Hi @lucas8831, i manage to create a certificate using certbot to cloudflare
After the successful generation of the certificate, I changed my /etc/firezone/firezone.rb, since this its recommended to ensure that will be able to update the certificate using certbot if needed.
Thanks for the answers, @aschiavon and @gbe0 ! Just now I realized I made a mistake and I wasn’t precise enough in my original post.
I don’t have issues configuring it; in fact, my own Firezone is already deployed with Let’s Encrypt. I got a cert before installing it using certbot certonly --standalone. I can’t do that again without stopping the bundled NGINX now tho, as the ports will collide, and I don’t intend to change the bundled NGINX to listen on non-default ports: it isn’t nice for the users to visit https://firezone.invalid:8443/.
The situation now is:
I don’t feel too inclined to use a DNS-based solution, as that would mean granting this EC2 instance permissions for Route53. I can probably make it pretty tight, but I don’t have a lot of desire to fiddle with IAM policies right now, so it would be good if a workaround can be found.
Given that we’re already running an NGINX, having the possibility to use Certbot with --webroot would be great.
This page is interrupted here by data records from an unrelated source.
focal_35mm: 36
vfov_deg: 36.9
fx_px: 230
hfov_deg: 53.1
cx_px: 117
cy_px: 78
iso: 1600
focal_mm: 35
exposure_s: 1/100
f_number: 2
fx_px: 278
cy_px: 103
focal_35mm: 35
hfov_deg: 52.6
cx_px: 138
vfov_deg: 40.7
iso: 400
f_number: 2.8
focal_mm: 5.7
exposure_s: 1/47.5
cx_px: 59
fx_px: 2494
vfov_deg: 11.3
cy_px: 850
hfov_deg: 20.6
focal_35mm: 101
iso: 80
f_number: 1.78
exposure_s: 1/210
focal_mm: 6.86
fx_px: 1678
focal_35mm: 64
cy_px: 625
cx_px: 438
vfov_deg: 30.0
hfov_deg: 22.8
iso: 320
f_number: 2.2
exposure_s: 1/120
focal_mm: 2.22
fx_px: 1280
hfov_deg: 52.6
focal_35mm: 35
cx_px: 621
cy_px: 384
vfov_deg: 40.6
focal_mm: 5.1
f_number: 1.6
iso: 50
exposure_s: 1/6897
So the question should be: is it possible to configure the bundled NGINX config to handle /.well-known/acme-challenge so Certbot can be used only with --webroot?
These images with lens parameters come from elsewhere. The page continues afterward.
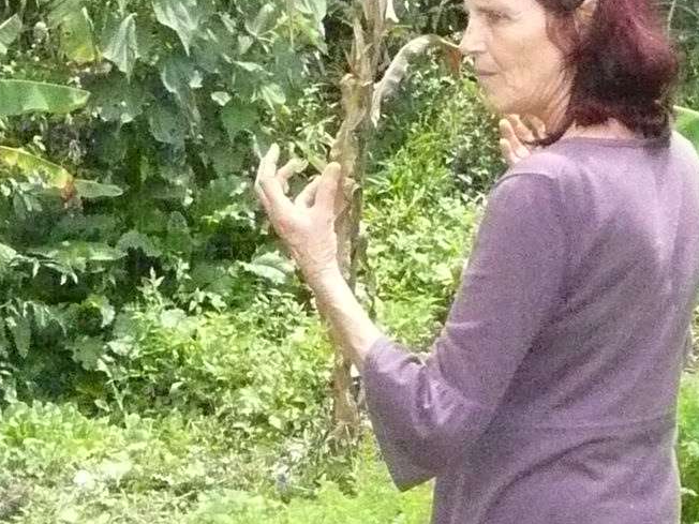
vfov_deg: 13.5
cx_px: 154
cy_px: 251
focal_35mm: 110
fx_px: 2221
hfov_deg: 17.8
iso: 1250
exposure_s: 1/320
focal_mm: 4.6
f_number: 8
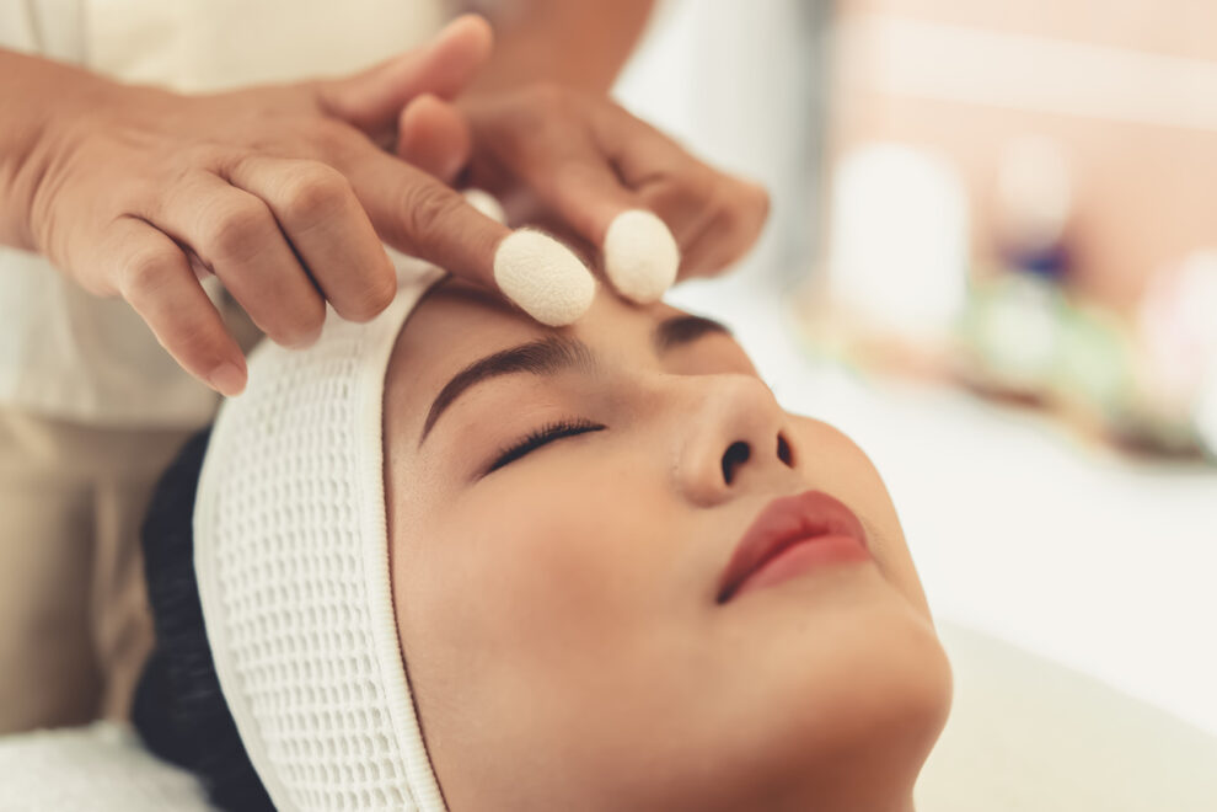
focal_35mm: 55
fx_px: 1859
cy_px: 406
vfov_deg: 24.6
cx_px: 608
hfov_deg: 36.2
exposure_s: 1/125
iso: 200
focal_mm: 55
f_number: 1.8
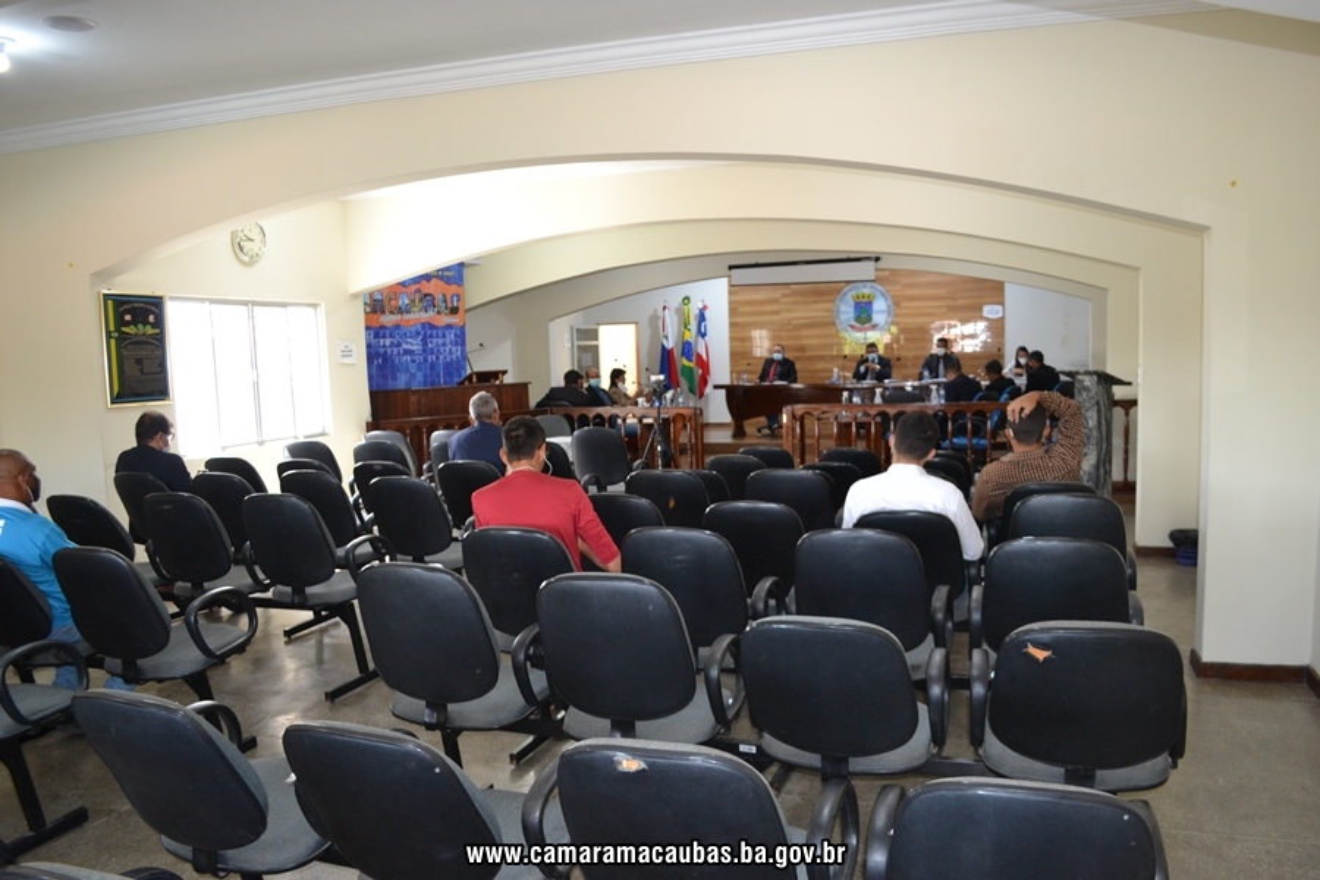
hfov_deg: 67.4
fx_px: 990
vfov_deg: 47.9
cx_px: 660
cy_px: 440
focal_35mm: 27
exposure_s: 1/60
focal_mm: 18
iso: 1000
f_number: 3.5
Understood, that makes sense. There is already a feature request for this (#524). Edit: Linked to wrong issue sorry…
It seems that any files you create in /var/opt/firezone/nginx/etc/sites-enabled do not get wiped out (however changes to the phoenix file will be reverted) by a reconfigure. Based on that you should be able to create a file loaded before the phoenix one (eg. /var/opt/firezone/nginx/etc/sites-enabled/00-acme) with something like:
server {
listen 80;
listen [::]:80;
## Change to your server hostname
server_name vpn.mydomain.com;
## Serve acme requests from webroot directory /some/directory
location ^~ /.well-known/acme-challenge/ {
default_type "text/plain";
root /some/directory;
}
## 404 acme directory direct hits
location = /.well-known/acme-challenge/ {
return 404;
}
## Force all other requests to HTTPS
location / {
limit_req zone=firezone;
if ($http_x_forwarded_proto != 'https') {
return 301 https://$server_name$request_uri;
}
}
}
I wouldn’t rely on this to work in future though as I don’t see this as a documented “feature”.